Back in March there were a few plants here and the cops came and took those away, so I'm just still going through court over that at the moment. It's like banging my head against a brick wall: it's slow and arduous. I had 140 plants. I actually had 125, but they wrote down 140.

Preparing the weed for decarboxylation, heating it in the oven to increase its psychoactive properties.

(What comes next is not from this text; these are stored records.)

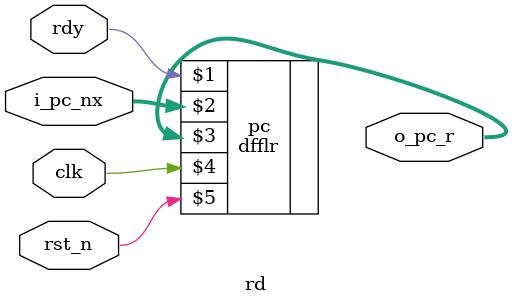
<source format=v>
module rd(
    input              clk,
    input              rst_n,

    input              rdy,//没有val，PC单周期必定准备好的。

    input       [32:0] i_pc_nx,
    output wire [32:0] o_pc_r
);
    dfflr #(32, 32'b0) pc (rdy, i_pc_nx, o_pc_r, clk, rst_n);
endmodule
</source>
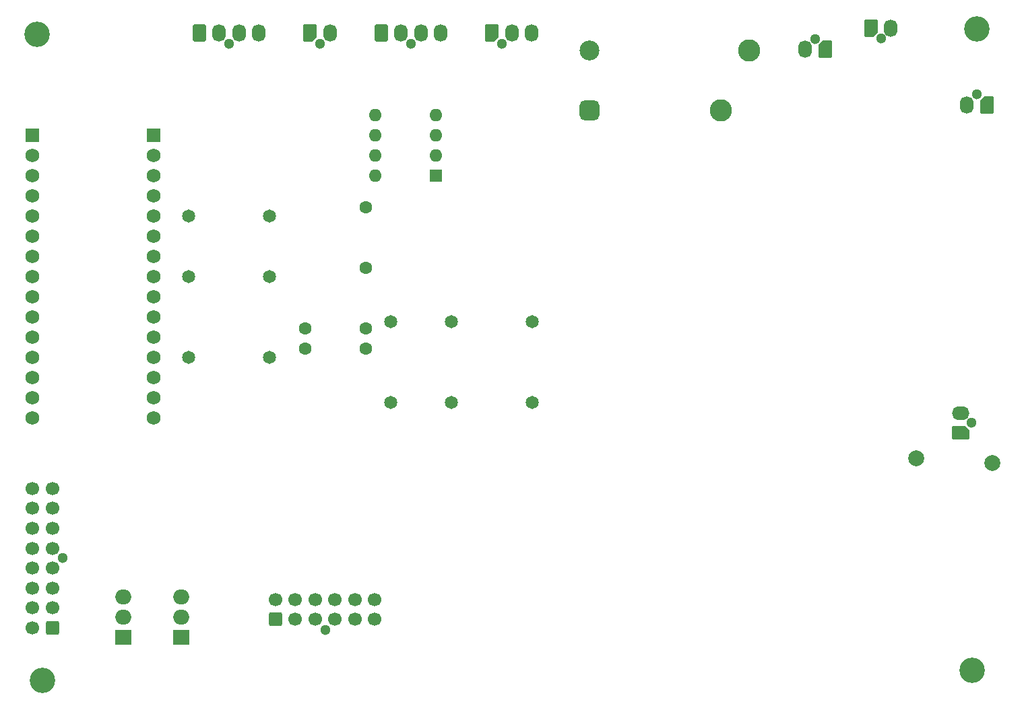
<source format=gbr>
%TF.GenerationSoftware,KiCad,Pcbnew,8.0.4*%
%TF.CreationDate,2025-02-24T12:54:05-08:00*%
%TF.ProjectId,Accumulator_Board,41636375-6d75-46c6-9174-6f725f426f61,rev?*%
%TF.SameCoordinates,Original*%
%TF.FileFunction,Soldermask,Bot*%
%TF.FilePolarity,Negative*%
%FSLAX46Y46*%
G04 Gerber Fmt 4.6, Leading zero omitted, Abs format (unit mm)*
G04 Created by KiCad (PCBNEW 8.0.4) date 2025-02-24 12:54:05*
%MOMM*%
%LPD*%
G01*
G04 APERTURE LIST*
G04 Aperture macros list*
%AMRoundRect*
0 Rectangle with rounded corners*
0 $1 Rounding radius*
0 $2 $3 $4 $5 $6 $7 $8 $9 X,Y pos of 4 corners*
0 Add a 4 corners polygon primitive as box body*
4,1,4,$2,$3,$4,$5,$6,$7,$8,$9,$2,$3,0*
0 Add four circle primitives for the rounded corners*
1,1,$1+$1,$2,$3*
1,1,$1+$1,$4,$5*
1,1,$1+$1,$6,$7*
1,1,$1+$1,$8,$9*
0 Add four rect primitives between the rounded corners*
20,1,$1+$1,$2,$3,$4,$5,0*
20,1,$1+$1,$4,$5,$6,$7,0*
20,1,$1+$1,$6,$7,$8,$9,0*
20,1,$1+$1,$8,$9,$2,$3,0*%
%AMFreePoly0*
4,1,22,0.945671,0.830970,1.026777,0.776777,1.080970,0.695671,1.100000,0.600000,1.100000,-0.600000,1.080970,-0.695671,1.026777,-0.776777,0.945671,-0.830970,0.850000,-0.850000,-0.450000,-0.850000,-0.545671,-0.830970,-0.626777,-0.776777,-1.026777,-0.376777,-1.080970,-0.295671,-1.100000,-0.200000,-1.100000,0.600000,-1.080970,0.695671,-1.026777,0.776777,-0.945671,0.830970,-0.850000,0.850000,
0.850000,0.850000,0.945671,0.830970,0.945671,0.830970,$1*%
G04 Aperture macros list end*
%ADD10C,1.300000*%
%ADD11RoundRect,0.250000X0.600000X0.600000X-0.600000X0.600000X-0.600000X-0.600000X0.600000X-0.600000X0*%
%ADD12C,1.700000*%
%ADD13RoundRect,0.102000X-0.765000X-0.765000X0.765000X-0.765000X0.765000X0.765000X-0.765000X0.765000X0*%
%ADD14C,1.734000*%
%ADD15FreePoly0,180.000000*%
%ADD16O,2.200000X1.700000*%
%ADD17C,2.000000*%
%ADD18RoundRect,0.250000X0.600000X-0.850000X0.600000X0.850000X-0.600000X0.850000X-0.600000X-0.850000X0*%
%ADD19O,1.700000X2.200000*%
%ADD20C,3.200000*%
%ADD21C,1.608074*%
%ADD22C,1.651000*%
%ADD23R,2.000000X1.905000*%
%ADD24O,2.000000X1.905000*%
%ADD25FreePoly0,90.000000*%
%ADD26RoundRect,0.625000X-0.625000X-0.625000X0.625000X-0.625000X0.625000X0.625000X-0.625000X0.625000X0*%
%ADD27C,2.800000*%
%ADD28C,2.500000*%
%ADD29R,1.600000X1.600000*%
%ADD30O,1.600000X1.600000*%
%ADD31FreePoly0,270.000000*%
%ADD32RoundRect,0.250000X0.600000X-0.600000X0.600000X0.600000X-0.600000X0.600000X-0.600000X-0.600000X0*%
G04 APERTURE END LIST*
D10*
%TO.C,J11*%
X29915000Y-91935000D03*
D11*
X28575000Y-100685000D03*
D12*
X28575000Y-98185000D03*
X28575000Y-95685000D03*
X28575000Y-93185000D03*
X28575000Y-90685000D03*
X28575000Y-88185000D03*
X28575000Y-85685000D03*
X28575000Y-83185000D03*
X26075000Y-100685000D03*
X26075000Y-98185000D03*
X26075000Y-95685000D03*
X26075000Y-93185000D03*
X26075000Y-90685000D03*
X26075000Y-88185000D03*
X26075000Y-85685000D03*
X26075000Y-83185000D03*
%TD*%
D13*
%TO.C,U2*%
X26035000Y-38735000D03*
D14*
X26035000Y-41275000D03*
X26035000Y-43815000D03*
X26035000Y-46355000D03*
X26035000Y-48895000D03*
X26035000Y-51435000D03*
X26035000Y-53975000D03*
X26035000Y-56515000D03*
X26035000Y-59055000D03*
X26035000Y-61595000D03*
X26035000Y-64135000D03*
X26035000Y-66675000D03*
X26035000Y-69215000D03*
X26035000Y-71755000D03*
X26035000Y-74295000D03*
D13*
X41275000Y-38735000D03*
D14*
X41275000Y-41275000D03*
X41275000Y-43815000D03*
X41275000Y-46355000D03*
X41275000Y-48895000D03*
X41275000Y-51435000D03*
X41275000Y-53975000D03*
X41275000Y-56515000D03*
X41275000Y-59055000D03*
X41275000Y-61595000D03*
X41275000Y-64135000D03*
X41275000Y-66675000D03*
X41275000Y-69215000D03*
X41275000Y-71755000D03*
X41275000Y-74295000D03*
%TD*%
D10*
%TO.C,J5*%
X144055000Y-74930000D03*
D15*
X142715000Y-76180000D03*
D16*
X142715000Y-73680000D03*
%TD*%
D17*
%TO.C,TP2*%
X137160000Y-79375000D03*
%TD*%
D10*
%TO.C,J7*%
X73660000Y-27215000D03*
D18*
X69910000Y-25875000D03*
D19*
X72410000Y-25875000D03*
X74910000Y-25875000D03*
X77410000Y-25875000D03*
%TD*%
D20*
%TO.C,REF\u002A\u002A*%
X27305000Y-107315000D03*
%TD*%
D21*
%TO.C,K4*%
X67945000Y-65571000D03*
X67945000Y-63031000D03*
X67945000Y-55411000D03*
X67945000Y-47791000D03*
X60325000Y-63031000D03*
X60325000Y-65571000D03*
%TD*%
D22*
%TO.C,K3*%
X55880000Y-66675000D03*
X55880000Y-56515000D03*
X55880000Y-48895000D03*
X45720000Y-48895000D03*
X45720000Y-56515000D03*
X45720000Y-66675000D03*
%TD*%
D23*
%TO.C,U9*%
X44760000Y-101895000D03*
D24*
X44760000Y-99355000D03*
X44760000Y-96815000D03*
%TD*%
D10*
%TO.C,J6*%
X62230000Y-27215000D03*
D25*
X60980000Y-25875000D03*
D19*
X63480000Y-25875000D03*
%TD*%
D22*
%TO.C,K1*%
X88887300Y-62230000D03*
X78727300Y-62230000D03*
X71107300Y-62230000D03*
X71107300Y-72390000D03*
X78727300Y-72390000D03*
X88887300Y-72390000D03*
%TD*%
D10*
%TO.C,J4*%
X50800000Y-27215000D03*
D18*
X47050000Y-25875000D03*
D19*
X49550000Y-25875000D03*
X52050000Y-25875000D03*
X54550000Y-25875000D03*
%TD*%
D10*
%TO.C,J1*%
X85090000Y-27215000D03*
D25*
X83840000Y-25875000D03*
D19*
X86340000Y-25875000D03*
X88840000Y-25875000D03*
%TD*%
D26*
%TO.C,K2*%
X96120000Y-35590000D03*
D27*
X112620000Y-35590000D03*
X116120000Y-28090000D03*
D28*
X96120000Y-28090000D03*
%TD*%
D29*
%TO.C,U12*%
X76825000Y-43805000D03*
D30*
X76825000Y-41265000D03*
X76825000Y-38725000D03*
X76825000Y-36185000D03*
X69205000Y-36185000D03*
X69205000Y-38725000D03*
X69205000Y-41265000D03*
X69205000Y-43805000D03*
%TD*%
D10*
%TO.C,J10*%
X132715000Y-26580000D03*
D25*
X131465000Y-25240000D03*
D19*
X133965000Y-25240000D03*
%TD*%
D20*
%TO.C,REF\u002A\u002A*%
X144145000Y-106045000D03*
%TD*%
D23*
%TO.C,U10*%
X37465000Y-101895000D03*
D24*
X37465000Y-99355000D03*
X37465000Y-96815000D03*
%TD*%
D10*
%TO.C,J8*%
X124460000Y-26600000D03*
D31*
X125710000Y-27940000D03*
D19*
X123210000Y-27940000D03*
%TD*%
D17*
%TO.C,TP1*%
X146685000Y-80010000D03*
%TD*%
D20*
%TO.C,REF\u002A\u002A*%
X144780000Y-25400000D03*
%TD*%
%TO.C,REF\u002A\u002A*%
X26670000Y-26035000D03*
%TD*%
D10*
%TO.C,J9*%
X144780000Y-33585000D03*
D31*
X146030000Y-34925000D03*
D19*
X143530000Y-34925000D03*
%TD*%
D10*
%TO.C,J2*%
X62865000Y-100965000D03*
D32*
X56615000Y-99625000D03*
D12*
X59115000Y-99625000D03*
X61615000Y-99625000D03*
X64115000Y-99625000D03*
X66615000Y-99625000D03*
X69115000Y-99625000D03*
X56615000Y-97125000D03*
X59115000Y-97125000D03*
X61615000Y-97125000D03*
X64115000Y-97125000D03*
X66615000Y-97125000D03*
X69115000Y-97125000D03*
%TD*%
M02*

</source>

How has that affected you?
Since then it's been a lot more difficult because I haven't had my own source material – I've had to source it from elsewhere, and that's one of the reasons I grew in the first place so I knew exactly what I was getting when it came to source material. It was really nice, high-grade – I'd taken every precautionary measure there was, paying a lot of attention to producing fine quality, organic plants. Since then it's been a real pain trying to get hold of some. But, like I say, I've been managing to continue with what I do. It's just a lot more expensive this way. You don't know exactly what you're getting. [When I grow it] I know exactly how it's grown and I know exactly the strain and when you're talking about medicine, the strain is quite important

What are your plans for the future?
My plan is to actually wait until this legal issue blows over and hopefully move somewhere I can do this legally. Because I've been doing this a long time now and I'm clearly helping people. I know that I'm doing the right thing. The laws are just way behind here, and the rest of the world is realising that slowly. Things are changing rapidly at the moment and it's only a matter of time before it gets legalised, but I'm not really willing to stick around and put my family through any more grief by breaking the law.

Do you see the law changing?
As long as this current government is still in power, they are adamant that nothing is going to change.

Why are lawmakers in New Zealand so against medical marijuana?
It goes back to what we're taught at school, you know. We're taught to stay away from the stuff, that drugs are bad and they don't teach you what their effects really are. They take a very biased stance on what drugs actually do to people. I've learned through my own experience that most drugs are bad news, but I don't see cannabis as a drug. I never really have. It's just a plant.